Tucked into the Learning Commons pocket of Tutt Library here at Colorado College is the Disability Services Office. Perhaps it is not as well known as other departmental, admissions-based, gold card, or campus activities offices, but it plays a very important role here on campus. Disability Services is well integrated into our classrooms, our dorm halls, office buildings—just about everywhere; it provides a variety of accommodations for individuals of all needs.

The Learning Disability desk in Tutt Library’s Learning Commons. Photo by Morgan Bak

Let’s expand the scope of things for a moment. On a national scale, Disability Services is framed primarily by the American with Disabilities Act, most recently revised and amended in 2010 (its changes to be implemented starting in 2011). New revisions incorporate much of the old act’s framework, but the most recent amendment also stated that the “definition of disability be interpreted broadly, so as to include temporary but hindering injuries.” The division of management within this act is primarily between the U.S. Department of Education and the U.S. Department of Justice, dictated by the Titles II and III of the ADA Act. Jurisdiction depends on a number of factors, namely whether the domain is public or private. This act has national jurisdiction because it is a civil right; as quoted from the Office of Civil Rights within the U.S. Department of Education: “These laws prohibit discrimination on the basis of race, color and national origin, sex, disability and on the basis of age.”

Colorado College is a private institution. Therefore, it falls under the Title III jurisdiction. The Department of Justice states, “An individual with a disability is a person who has a physical or mental impairment that substantially limits one or more major life activities.” On our campus, Disability Services works within this jurisdiction to accommodate ten percent of the student population, providing services for a number of disabilities such as ADD, ADHD, chronic health conditions, mobile impairments, psychological disorders, visual impairments, and hearing impairments.

Rumors exist on campus that accommodations are easy to “acquire.” One student who is currently registered through Disability Services strongly backed this sentiment, saying, “I’ve heard comments myself, and I agree with some of them. Accommodations are absolutely necessary for some, but for others they could be regarded more as convenient or comfortable. They’re helpful. These days it’s ridiculously easy to go get diagnosed, assessed, and be on your way to receiving accommodations.”

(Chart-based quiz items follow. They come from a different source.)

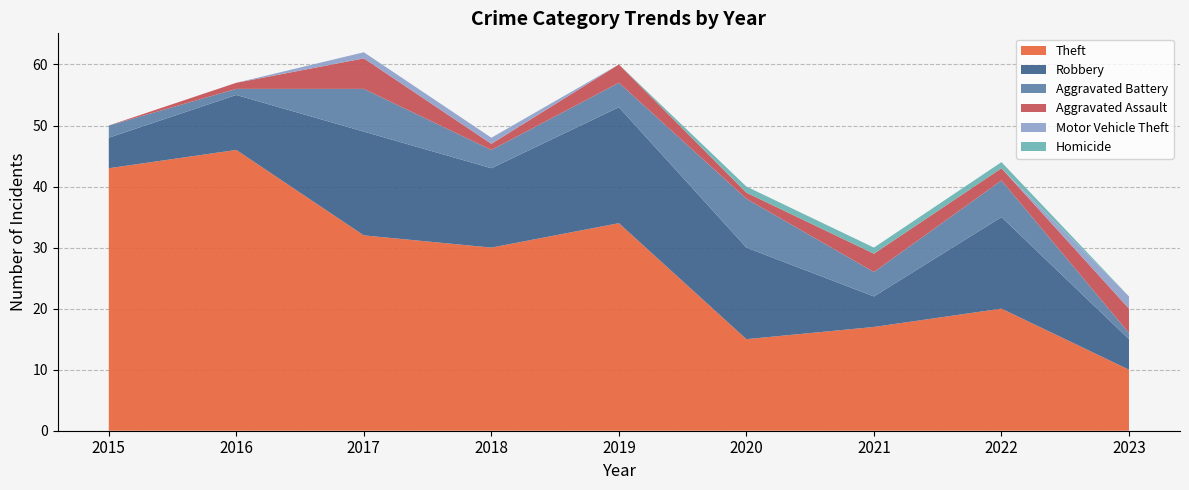

Reading right to left, what are all the values shown in this chart?

Theft: 2023=10	2022=20	2021=17	2020=15	2019=34	2018=30	2017=32	2016=46	2015=43
Robbery: 2023=5	2022=15	2021=5	2020=15	2019=19	2018=13	2017=17	2016=9	2015=5
Aggravated Battery: 2023=1	2022=6	2021=4	2020=8	2019=4	2018=3	2017=7	2016=1	2015=2
Aggravated Assault: 2023=4	2022=2	2021=3	2020=1	2019=3	2018=1	2017=5	2016=1	2015=0
Motor Vehicle Theft: 2023=2	2022=0	2021=0	2020=0	2019=0	2018=1	2017=1	2016=0	2015=0
Homicide: 2023=0	2022=1	2021=1	2020=1	2019=0	2018=0	2017=0	2016=0	2015=0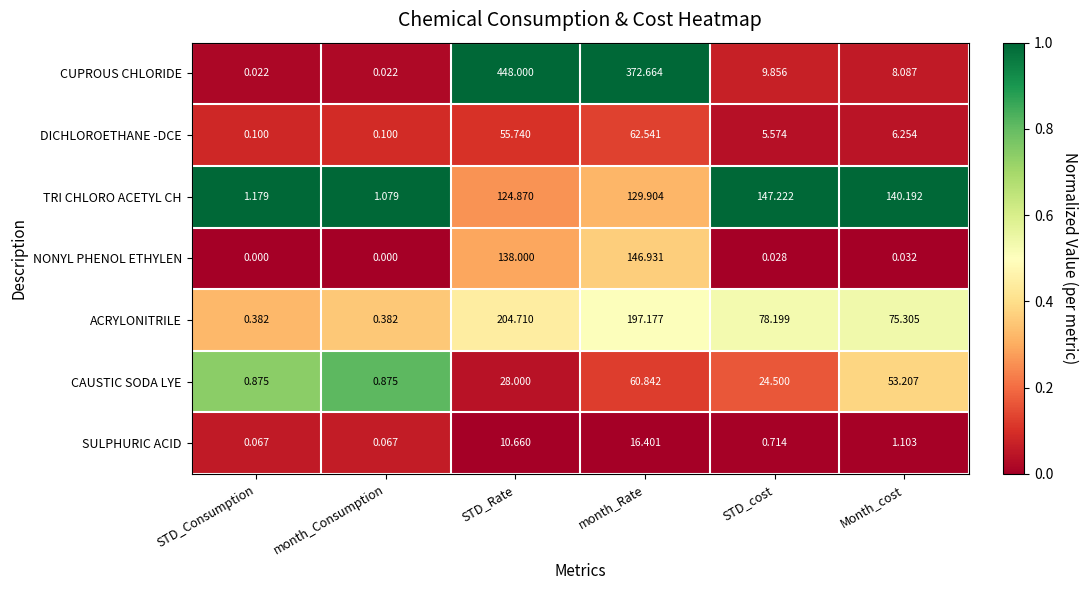

Where is DICHLOROETHANE -DCE nearest to the value 31?

STD_Rate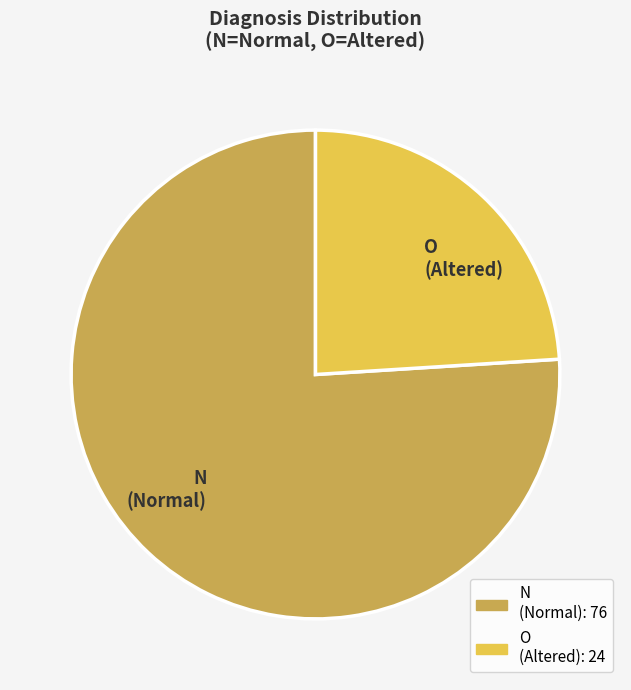

Approximately how many times larger is the value at N (Normal) compared to O (Altered)?

3.2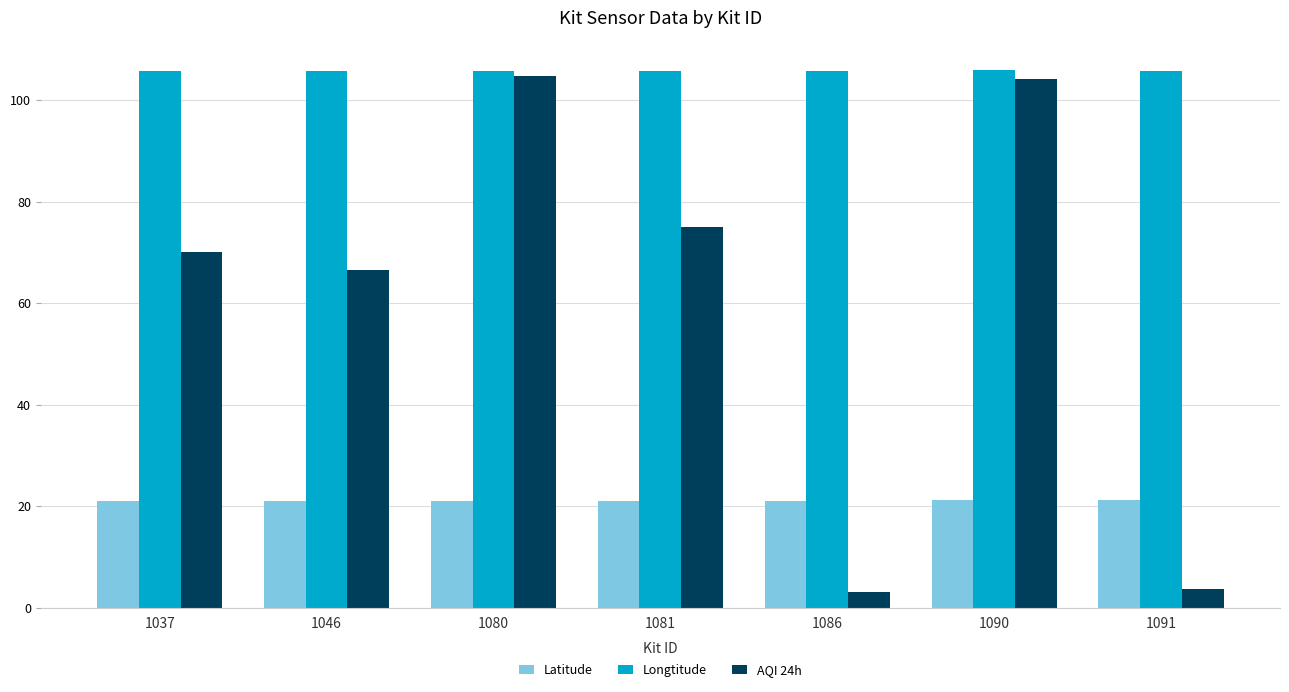

True or false: Longtitude has a value of 41.7 at 1037.

False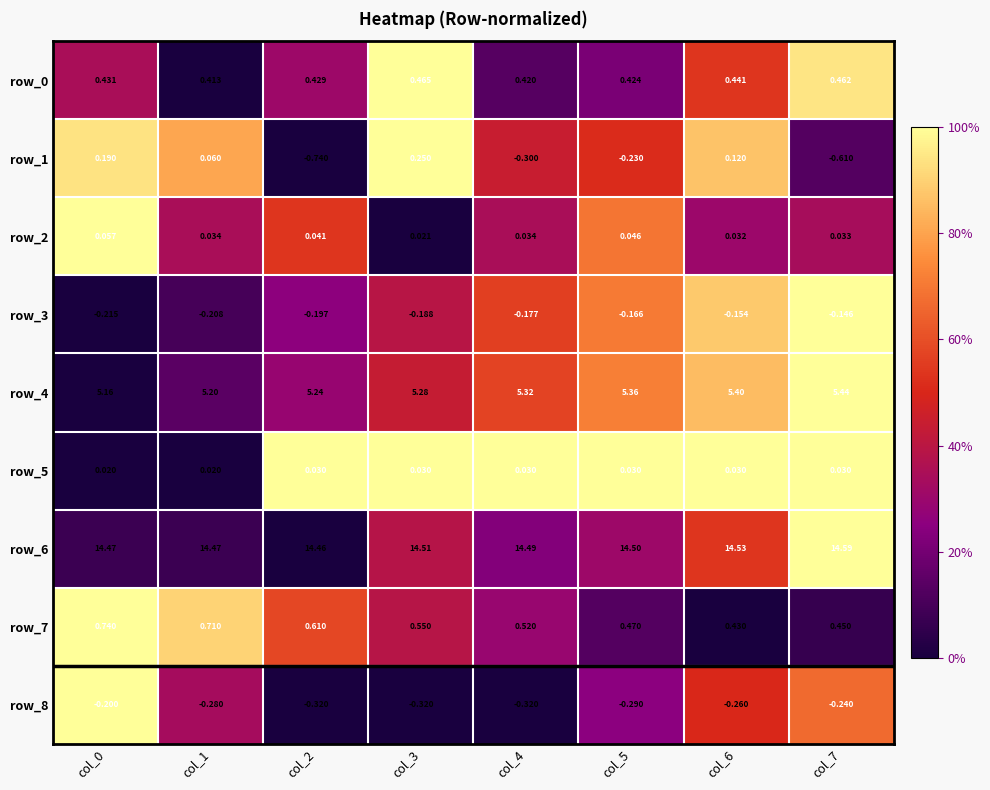

What is the difference between the highest and lowest values at col_0?

14.7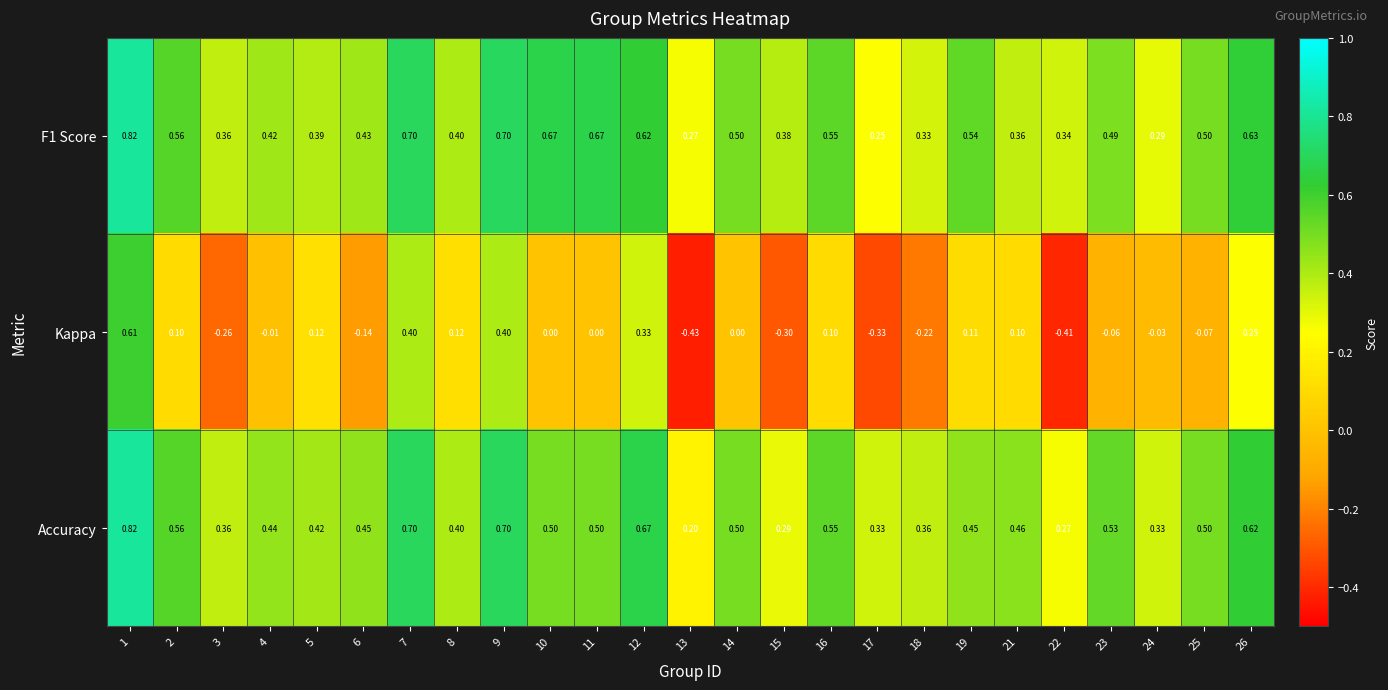

Is the value of Accuracy at 11 greater than the value of F1 Score at 22?

Yes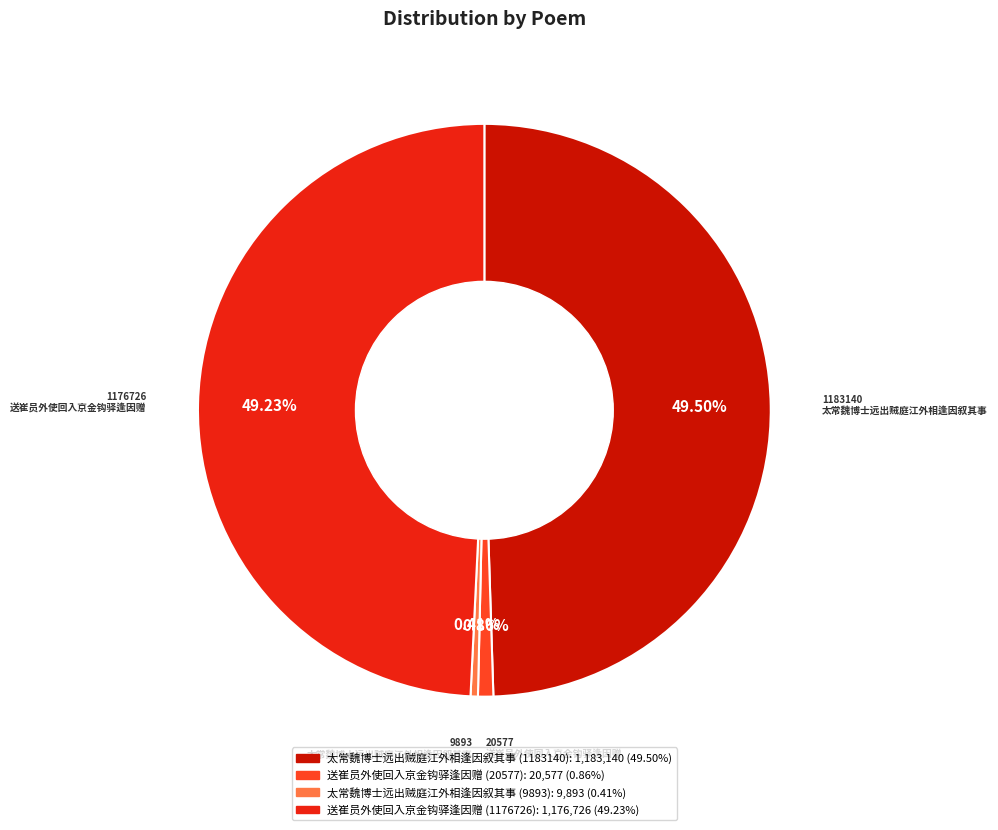

Is there a majority slice in this chart?

No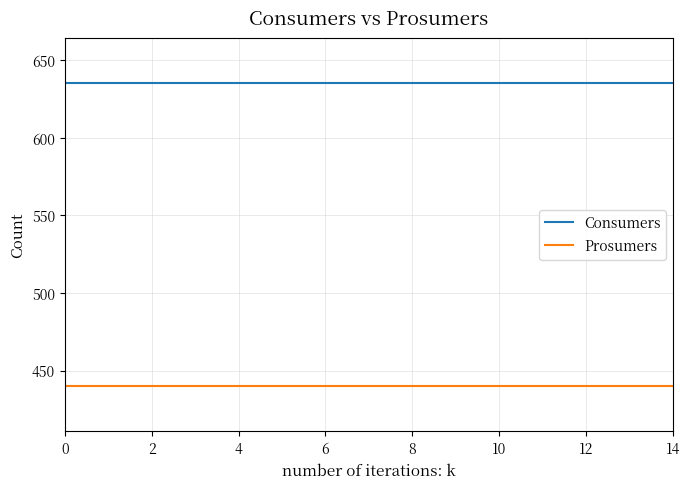

Which series has the largest total across all categories?

Consumers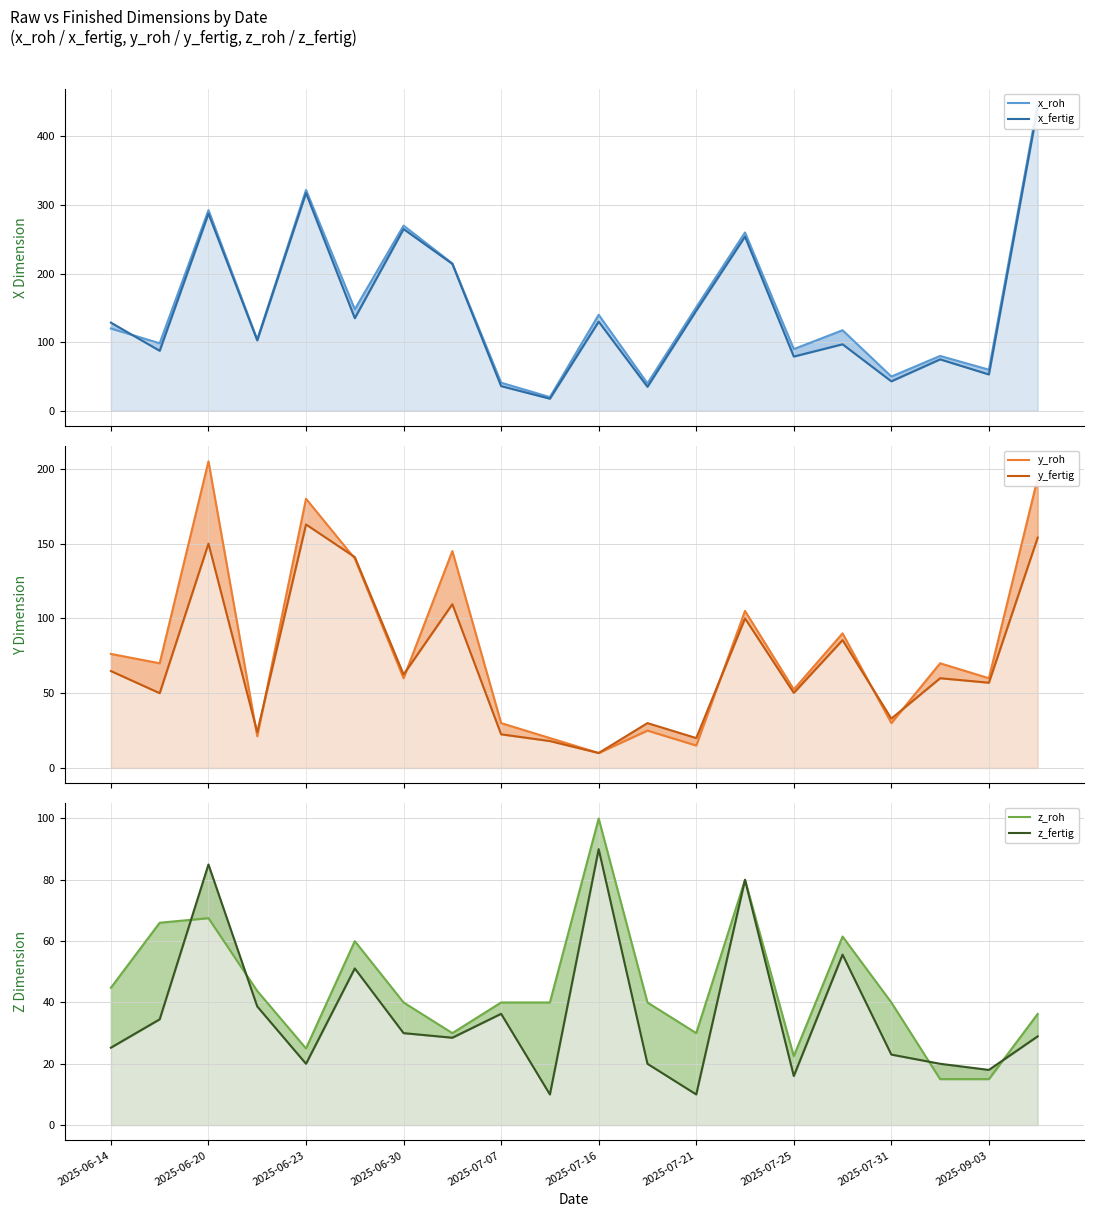

True or false: y_roh has a value of 114.6 at 2025-06-20.

False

How does a student go about registering and working towards receiving accommodations? As the CC website will tell you, students have to: fill out the “Request for Disability Services Form,” provide documentation (such as medical records, assessment records, or any other applicable analyses), and schedule an appointment with Jan Edwards to talk about past accommodations, expectations, and how the disability will affect his/her CC educational experience. It’s hard to gauge whether this process is “easy”, especially coming from the perspective of someone that has not undergone the process himself. I went on to interview a total of four students and five professors in order to probe further into the classroom side of this issue.

Most interviewed students seemed to be in agreement that Disability Services plays a necessary and important role on campus (the only student not in agreement being the student, mentioned earlier, who addressed the rumors about the ease with which students can receive accommodations). When asked about any potential drawbacks to the service, students mentioned the possibility of Disability Services accommodations singling out students. But all concluded that, in their experience, they have never witnessed this phenomenon, and reverted back to the initial conclusion that Disability Services is necessary and important.

Part of the rumor surrounding Disability Services is professors’ dislike of the service, but interviews of professors in the chemistry, biology, economics, sociology, and Spanish departments revealed no such feelings. Each and every professor described their experiences with students with disabilities and the Disability Services program as positive; moreover, all five professors saw their experiences as a necessary, but not troubling responsibility.

A member of the chemistry department explained, “I generally incorporate and consider these accommodations for students ahead of time. Instead of tackling the situation after I’ve waited for it to happen, I try and build into my curriculum the flexibility that students experiencing disability need.”

Even in differently structured classes, with labs, pop quizzes, and timed exercises, it seems as though most professors don’t have difficulty. When all five professors were asked to comment on whether, in their experience, they had ever heard of or had a student approach them about these issues because of disagreement or dissent, none were able to recall a single encounter.

What does this say about Disability Services on our campus? Perhaps the rumors have paved the way for a necessary conversation about accessibility. The recent amendments to the ADA Act seek to help expand the range of people it can accommodate. While this revision could lead to a rise in unwarranted disability services, we must ultimately weigh the number of people with disabilities that benefit from the service against the immeasurable number we hear rumors about. In the end, Disability Services provides something essential that should be available to all those in need; and we might not be the best party to judge who those in need might be.